Just Eat has 27m customers, and 107 000 participating restaurants, in the UK, Australia, France, Brazil and other markets. It was founded in Denmark in 2001 by five entrepreneurs and is listed on the London Stock Exchange. Last year, the group processed almost R80bn in orders. 

"We believe the Just Eat shareholders will appreciate our offer. This is another big step for Naspers and Prosus as we keep moving forward,"  Basil Sgourdos, CFO of Naspers and Prosus, told a media briefing on Tuesday afternoon.

Just Eat is currently subject to a share offer by Takeaway.com, a Dutch food delivery company active in 10 European countries and Israel. In July this year Just Eat and Takeaway.com announced that they have reached an agreement in principle a possible all-share combination of Just Eat and Takeaway.com.

Sgourdos, however, pointed out that the Prosus offer represents a 20% premium to the 594p-per-share that Just East agreed with Takeaway earlier this year. In terms of the Prosus offer, Just Eat shareholders will be entitled to receive 710 pence in cash.

Prosus owns a number of food delivery businesses, including iFood in Latin America, Swiggy in India, and Delivery Hero, which operates in 41 markets.

"We believe we offer good value to the shareholders of Just Eat. We believe by bringing Just Eat into our family, it will provide Just Eat with everything it needs to achieve significant growth, value creation and to be the leader in the food delivery business," said Sgourdos. 

"Food delivery is a space we know well and are very excited about. We are in it for the long run and see huge potential in giving consumers more affordable offerings and more choice."

Sgourdos said Prosus has sufficient "financial flexibility" to be able to put more money into Just Eat if need be once the deal goes through.
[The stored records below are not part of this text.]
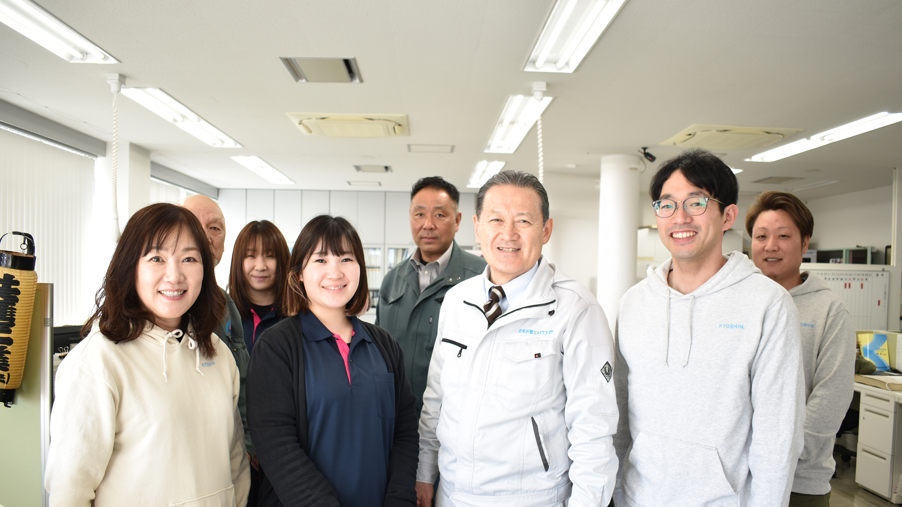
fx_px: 765
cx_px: 459
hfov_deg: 61.0
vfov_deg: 36.5
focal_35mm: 32
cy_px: 305
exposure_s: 1/30
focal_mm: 20
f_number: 3.5
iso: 160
"We only make investments on which we will see good returns. We made it clear to the Just Eat management that we think they are key in creating the value we see in the deal. We want to create alignment going forward," said Sgourdos.

"We usually give people running a business incentive share schemes to allow them to share in the value that they create from that point onwards."

* Fin24 is part of 24.com, which is in the Naspers-owned Media24 stable.